Who are the Taliban and how will they govern Afghanistan this time?

Who are the Taliban?

The Taliban were born out of the mujahideen fighters who opposed the Russians during the Soviet invasion of Afghanistan, which began in 1979. Founded by Mullah Mohammad Omar, a local imam in Kandahar, in 1994, they were initially formed of a small group of madrassa students who were angry at the depredations of the warlords in the civil war that followed the Soviet withdrawal in 1989. Their influence rapidly spread over the following two years.

What do they believe?

The Taliban are often portrayed as employing a narrow interpretation of Islamic sharia law inspired by the Deobandi fundamentalist school. However, by 1998 – during their first period in power, which ended with the US-led invasion following the 11 September 2001 attacks – the Taliban issued their own harsh and sometimes esoteric interpretation of Islamic life equally inspired by the Pashtun tribal code, the Pashtunwali.

This pushed women from public life, mostly barred them from working or studying and confined them to their homes unless accompanied by a male guardian. Public executions and floggings were common, western films and books were banned and cultural artefacts seen as blasphemous under Islam were destroyed.

Some have suggested that the latest iteration of the Taliban – whose name means “the students” – has the potential to be more moderate than during the period from 1996-2001, but that has prompted scepticism among others.

In the immediate aftermath of their lightning conquest of Afghanistan, including the capital, Kabul, this summer, there have been worrying indications that little may have changed as images showing women have been painted out, guards reportedly posted outside the homes of prominent women, including politicians, and opponents have reportedly been murdered.

How will they govern?

As Ahmed Rashid noted in his authoritative 2000 history, Taliban, published before the fall of the first Taliban regime, a fundamental problem of the group then was that it was “essentially caught between a tribal society which they tried to ignore and the need for a state structure which they refuse[d] to establish”.

When the Taliban took power, as the former Afghan deputy minister of defence Tamim Asey has pointed out, they “had no funds and no plan or programme for governance beyond a vague and generalised idea of a government based on the sharia system”.

Have they changed? That is the key question. As Thomas Ruttig suggested in a paper for the Combating Terrorism Center’s Sentinel in March: “During their resurgence [post-2003], and particularly their expansion into non-Pashtun areas, the Taliban increasingly proved that they were a learning organisation.

“Awareness grew within their movement that their own (repressive) policies had resulted in global isolation as well as opposition from many Afghans, including those who had initially welcomed the Taliban when they almost ended the interfactional wars of the 1990s.”

That has been evident in some pragmatism and a greater openness in terms of foreign policy.

Mullah Abdul Ghani Baradar, centre, the Taliban’s deputy leader, at a peace conference in Moscow in March 2021. Photograph: Reuters

Ruttig makes the point, however, that the Taliban – “unlike other armed insurgent groups elsewhere” – have never developed a political wing distinct from their military arm, with the closest to a political structure being a negotiations office in Doha.

The job of governing, not least the problem-solving involved, is once again likely to be constrained by what they regard as religiously appropriate within their very narrow strictures.

The Taliban have also dodged the issue recently of what form of government they envisage, although remarks by some officials on Sunday have indicated that they plan to return to the previous Islamic emirate model.
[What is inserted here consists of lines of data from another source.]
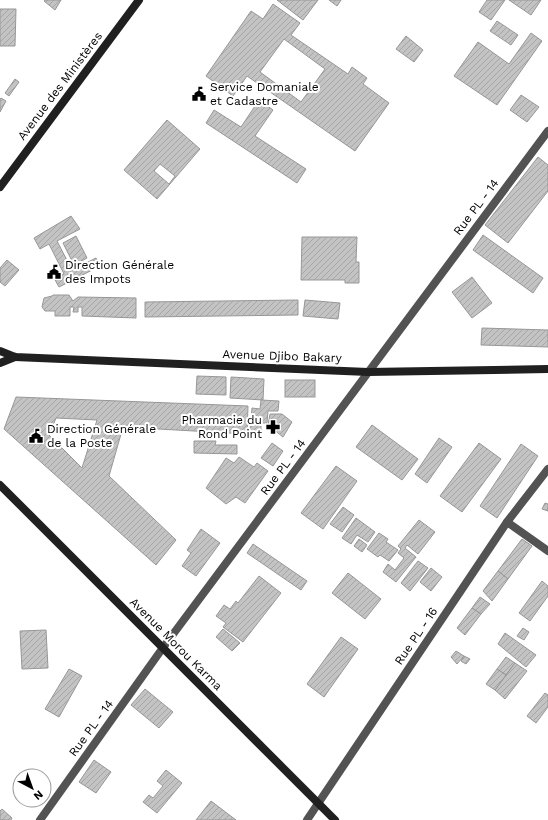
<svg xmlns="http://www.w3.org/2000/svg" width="548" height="820" font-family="'Work Sans',sans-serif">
	<defs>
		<pattern id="building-hatch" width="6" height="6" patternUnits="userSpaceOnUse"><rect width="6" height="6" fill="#c3c3c3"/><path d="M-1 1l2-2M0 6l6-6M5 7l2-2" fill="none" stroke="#a6a6a6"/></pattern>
	</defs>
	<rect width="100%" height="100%" fill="#fff"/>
	<!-- building -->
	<g fill="url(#building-hatch)" stroke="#979797" fill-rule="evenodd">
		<path d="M45 0H61L55 10 44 1Z"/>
		<path d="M277 0H318L303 20Z"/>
		<path d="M329 0H341L337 6Z"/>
		<path d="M487 0H505L491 20 479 12Z"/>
		<path d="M509 0H541L531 15Z"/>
		<path d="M273 4 300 23 291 35 348 74 352 67 367 78 363 84 389 103 355 151 247 76 233 96 206 76 251 11 263 19ZM284 39 325 69 301 102 260 72Z"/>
		<path d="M0 9H16L15 46H0Z"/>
		<path d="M497 21 518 35 511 45 490 31Z"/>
		<path d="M531 33 542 41 497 105 454 76 478 42 509 64Z"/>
		<path d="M406 36 423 50 414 62 396 49Z"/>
		<path d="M15 79 19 82 9 96 5 93Z"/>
		<path d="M521 95 539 107 527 122 510 110Z"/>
		<path d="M1 98 6 101 0 112V99Z"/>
		<path d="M259 100 273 110 255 136 306 169 297 183 206 123 214 110 241 127Z"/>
		<path d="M167 120 200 149 157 199 124 170ZM160 164 175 176 169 184 154 171Z"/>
		<path d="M538 157 548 165V191L508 243 485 225Z"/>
		<path d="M71 216 80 229 57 241 72 270 96 258 100 266 59 287 54 278 64 274 49 244 40 249 34 238Z"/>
		<path d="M483 235 543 278 533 293 473 250Z"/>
		<path d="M76 236 87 258 74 265 63 243Z"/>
		<path d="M302 237H357L356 262H359V283H345V280H301Z"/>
		<path d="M7 260 19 270 5 286 0 282V268Z"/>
		<path d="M472 277 492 303 472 318 452 292Z"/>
		<path d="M53 295H69L73 301 78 297 136 298V318L82 316V307H78V312H73L74 307H70V316H55V311H45L42 307 44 298 52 296Z"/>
		<path d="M298 300V315L145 317V302Z"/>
		<path d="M305 300 340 303 338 319 303 316Z"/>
		<path d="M482 328 548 330V347L481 345Z"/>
		<path d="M197 376 226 377V395L196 394Z"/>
		<path d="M231 377 264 379 263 400 230 398Z"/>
		<rect x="285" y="380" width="30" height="17"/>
		<path d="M16 397 248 406 247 434 123 427 109 476 176 540 156 565 4 429ZM56 418 97 420 82 468 49 435Z"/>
		<path d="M261 400 279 401 278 411H268L267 423H261V433L250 432 252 408 260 409Z"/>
		<path d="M270 414H282L292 422 283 437 268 425Z"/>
		<path d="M372 425 418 459 402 480 356 447Z"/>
		<path d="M439 438 452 447 427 483 415 474Z"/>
		<path d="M194 441H216L215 445H237V454L194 453Z"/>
		<path d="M272 443 283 451 273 466 261 458Z"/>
		<path d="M479 443 501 459 462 512 440 496Z"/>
		<path d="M521 444 538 456 497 518 480 506Z"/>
		<path d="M239 457 254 467 257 463 268 471 245 503 236 497 226 504 206 488 226 458 234 463Z"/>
		<path d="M336 466 357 481 323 529 301 513Z"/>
		<path d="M545 503 548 504V511L542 509Z"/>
		<path d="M343 507 354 515 342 532 330 524Z"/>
		<path d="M356 518 375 532 368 542 357 535 351 544 342 538Z"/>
		<path d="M419 520 435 532 418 554 407 545 405 548 416 557 396 582 383 572 388 564 395 570 404 558 398 553 401 549 398 546Z"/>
		<path d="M201 529 220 543 196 576 182 566 191 553 187 550Z"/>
		<path d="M379 533 388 539 386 542 398 550 389 561 380 555 378 557 367 549Z"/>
		<path d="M359 539 367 545 362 552 354 546Z"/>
		<path d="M522 539 532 546 508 579 498 571Z"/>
		<path d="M253 544 307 581 301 590 247 553Z"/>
		<path d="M418 561 428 568 410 591 401 583Z"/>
		<path d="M431 568 442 577 431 591 420 582Z"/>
		<path d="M498 571 508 579 492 601 483 591Z"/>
		<path d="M348 573 381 599 365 619 332 593Z"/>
		<path d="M259 576 281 593 243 642 223 627 226 623 216 616 224 605 230 609 236 601 238 603Z"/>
		<path d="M542 581 548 586V596L530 621 519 613Z"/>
		<path d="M480 597 490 604 481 614 472 608Z"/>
		<path d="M472 608 481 614 465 635 457 628Z"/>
		<path d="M523 628 529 632 524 640 517 636Z"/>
		<path d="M223 629 240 643 232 651 216 637Z"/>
		<path d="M46 630 48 668 22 669 20 631Z"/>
		<path d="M505 633 536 655 526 667 498 644Z"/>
		<path d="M341 637 358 649 324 697 307 684Z"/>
		<path d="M456 651 464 656 457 664 451 657Z"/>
		<path d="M464 656 470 659 466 664 461 661Z"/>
		<path d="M506 657 515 663 506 675 497 669Z"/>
		<path d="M515 663 527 671 505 699 495 690Z"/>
		<path d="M69 669 82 676 59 717 45 709Z"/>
		<path d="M497 669 506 675 495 690 486 684Z"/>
		<path d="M145 689 173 712 159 728 131 705Z"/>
		<path d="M545 693 548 695V707L536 723 527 716Z"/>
		<path d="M94 760 111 772 96 793 79 782Z"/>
		<path d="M166 770 182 783 157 813 143 802 149 795 153 798 163 786 157 781Z"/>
		<path d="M211 801 236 820H196Z"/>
		<path d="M2 809 12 818 11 820H0V811Z"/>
	</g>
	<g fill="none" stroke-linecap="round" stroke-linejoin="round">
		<!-- street -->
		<g stroke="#535353" stroke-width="8">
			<path d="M507 522 548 551"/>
			<path d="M40 820 162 649 548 131"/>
			<path d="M307 820 507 522 548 469"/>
		</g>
		<!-- secondary -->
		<g stroke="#202020" stroke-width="8">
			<path d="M0 187 139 0"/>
			<path d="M0 351 15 357 368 372 548 369"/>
			<path d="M0 363 15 357"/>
			<path d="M0 485 335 820"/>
		</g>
	</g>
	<!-- icons -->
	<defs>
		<symbol id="civic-bare" viewBox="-9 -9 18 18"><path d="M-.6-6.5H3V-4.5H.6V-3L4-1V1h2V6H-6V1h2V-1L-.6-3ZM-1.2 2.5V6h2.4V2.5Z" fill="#000" stroke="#fff" stroke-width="2.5" paint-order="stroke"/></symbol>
		<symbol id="pharmacy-bare" viewBox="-9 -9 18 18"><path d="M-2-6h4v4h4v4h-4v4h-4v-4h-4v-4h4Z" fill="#000" stroke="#fff" stroke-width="2.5" paint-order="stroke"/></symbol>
	</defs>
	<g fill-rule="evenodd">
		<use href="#civic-bare" x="189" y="84" width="20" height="20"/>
		<use href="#civic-bare" x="44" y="262" width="20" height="20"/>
		<use href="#pharmacy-bare" x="263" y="417" width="20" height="20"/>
		<use href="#civic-bare" x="26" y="426" width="20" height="20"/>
	</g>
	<g text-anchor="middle" stroke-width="4" stroke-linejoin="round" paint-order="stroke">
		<!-- street labels -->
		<g font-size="12" fill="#000" stroke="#fff">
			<text transform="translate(60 86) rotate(-53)" y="4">Avenue des Ministères</text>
			<text transform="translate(476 207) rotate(-53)" y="4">Rue PL - 14</text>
			<text transform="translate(282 356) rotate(2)" y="4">Avenue Djibo Bakary</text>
			<text transform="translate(283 467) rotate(-53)" y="4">Rue PL - 14</text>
			<text transform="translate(416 636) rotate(-56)" y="4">Rue PL - 16</text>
			<text transform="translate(176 644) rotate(45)" y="4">Avenue Morou Karma</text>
			<text transform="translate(91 728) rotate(-54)" y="4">Rue PL - 14</text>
		</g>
		<!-- poi labels -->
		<g font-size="12" fill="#000" stroke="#fff" text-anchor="start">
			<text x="210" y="91">Service Domaniale<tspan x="210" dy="14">et Cadastre</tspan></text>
			<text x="65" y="269">Direction Générale<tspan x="65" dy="14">des Impots</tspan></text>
			<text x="262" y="424" text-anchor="end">Pharmacie du<tspan x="262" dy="14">Rond Point</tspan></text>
			<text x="47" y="433">Direction Générale<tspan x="47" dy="14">de la Poste</tspan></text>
		</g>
	</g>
	<!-- north arrow -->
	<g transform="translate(32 788) rotate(139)"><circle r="19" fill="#ffffff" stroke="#999999"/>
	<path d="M0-3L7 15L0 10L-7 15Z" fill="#000000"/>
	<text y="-6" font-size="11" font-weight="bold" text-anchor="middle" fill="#000000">N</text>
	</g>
</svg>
Suggestions in recent interventions that the Taliban understand that they may have to share power more openly with other interests in Afghanistan may no longer hold given the scale of their recent victory.

Who will be driving whatever form of government emerges?

That is not entirely clear. The Taliban’s leadership and decision-making structures are complicated, incorporating different networks. However, it has been suggested that the Taliban were most interested in wanting to pursue a top-down, centralised form of government, including an Iranian model with a religious council over an elected president.

What about issues such as women’s rights?

The new iteration of the Taliban has paid lip service – albeit in often very contradictory statements – to what it says is a less harsh approach to women than in the 1990s, though much of it seems designed for external consumption during the negotiations in Qatar.

The deputy leader Mullah Abdul Ghani Baradar’s public statement that the kind of women’s rights promoted under the US-led intervention only led to immorality and anti-Islamic values is probably more indicative of where the Taliban stand on the issue.

Will the Taliban host groups such as al-Qaida?

In the peace deal signed with the US last year, the Taliban pledged to fight terrorism and prevent Afghanistan from again becoming a base for attacks, but that is clearly a major worry in the west.

Earlier this year, the Pentagon’s top leaders said an extremist group such as al-Qaida may be able to regenerate in Afghanistan, and officials are now warning that such groups could grow much faster than expected. Afghanistan is also home to an Islamic State group affiliate that has carried out a wave of horrific attacks targeting its Shia minority in recent years.